The programme, which the company started in Ghana, is now spreading to other African countries.

Malaria is still one of the world’s largest killers – the nasty disease still kills one African child every minute of the day. What is extremely sad is that much of this is quite preventable, but is hindered by extremely selfish policies of extremist green organisations, which claim to be looking after the planet by opposing the use of the highly effective pesticide, DDT.

AngloGold Ashanti undertakes gold mining activities in Ghana. In that country, malaria has long been a problem and the country’s single biggest killer of children under the age of five. Malaria in Ghana also dramatically affects the adult population and leads to such widespread sickness that it is a major cause of workdays lost due to illness.

In 2006, AngloGold Ashanti launched an indoor spraying programme using DDT in houses, hospitals, orphanages and other facilities. The aim was to reduce malaria by 50% in the municipal district of Obuasi, which is the home to one of company’s main gold mining operations. The programme succeeded dramatically and, in just two years, the incidence of malaria dropped by a massive 72%.

Let us look at numbers, which really drive this home. In 2005, at the Edwin Cade hospital, in Obuasi, there were 6 711 reported cases of malaria. By mid-2013, that figure had dropped to 238. Translate that to quality of life and economics, for example – in 2005, there were 6 983 lost working days due to malaria each month; yes, each month. By 2009, that figure had gone down to 282.

So, AngloGold Ashanti went into the area to mine gold but has brought a highly improved quality of life to the population. Clearly, the company wanted to improve its workers’ performance by reducing work days lost to illness, but it must be congratulated on the terrific social responsibility function that it has carried out.

I have written about DDT and malaria a number of times.
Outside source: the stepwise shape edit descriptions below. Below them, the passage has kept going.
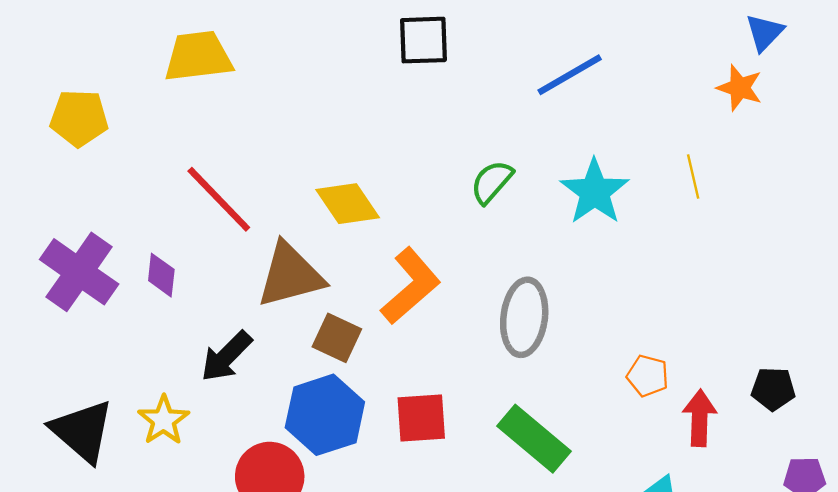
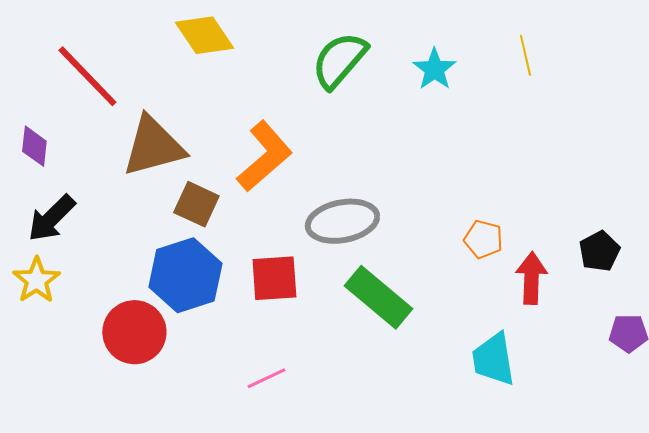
green semicircle: (492, 182) -> (339, 60), size x1.4
cyan star: (595, 192) -> (434, 69), size x0.7
yellow diamond: (348, 204) -> (204, 35), moved
gray ellipse: (524, 317) -> (342, 221), moved, turned 72
black arrow: (226, 356) -> (51, 218), moved
black pentagon: (773, 389) -> (599, 251), turned -30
Prior to the Second World War, and in the years subsequent to the war, DDT was used to great effect to kill malaria-carrying mosquitoes. Then environmental activists got in on the act and accused DDT of being detrimental to the environment and to human health. False stories about DDT were propagated and distortions were fabricated.

As a result, the use of DDT worldwide was reduced to almost zero. Malaria deaths soared. The anti-DDT activists did not care – after all, they were “saving the planet”.
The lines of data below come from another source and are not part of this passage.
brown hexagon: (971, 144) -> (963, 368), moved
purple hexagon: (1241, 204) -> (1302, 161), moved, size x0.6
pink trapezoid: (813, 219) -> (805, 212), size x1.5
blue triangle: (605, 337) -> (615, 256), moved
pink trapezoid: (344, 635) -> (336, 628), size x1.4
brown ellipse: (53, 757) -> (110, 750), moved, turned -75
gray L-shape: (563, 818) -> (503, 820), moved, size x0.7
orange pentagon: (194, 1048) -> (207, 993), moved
Some of them even said that the earth had too many people anyway, so it did not matter if large numbers died of malaria.

The activists claimed that DDT use was harming bird populations in the US by thinning their egg shells, and so DDT use in Africa had to be stopped. It has turned out that the bird story is largely false.

Some farmers used much more DDT than necessary in the belief that, if some quantity of DDT killed harmful insects, then twice as much should kill twice as many insects. This logic is not correct. When many insects were killed, which were not the harmful target species, this affected the feeding patterns of birds, which led to stress on the birds and, in turn, led to some of the egg shells thinning. These are findings coming out of later research.

DDT is not harmful to humans. Nobody on the planet has died from DDT, nobody on the planet has got cancer from DDT, nobody on the planet has got sick from DDT. But these facts did not deter the anti-DDT lobbyists, who knowingly let children die by the millions while they pursued their anti-DDT campaign.

I personally interviewed a number of people who had been involved with DDT spraying for years. Not one of them had ever had any DDT-related illness, and they knew of nobody who had. DDT horror stories had been fabricated.

So, congratulations to AngloGold Ashanti on the DDT spraying initiative. My advice is: Do not confine your DDT spraying activities to indoors only – have the courage to carry out well-controlled outdoor spraying as well.

AngloGold Ashanti has already rolled out DDT programmes to Mali, Tanzania and Guinea. Good. Keep going.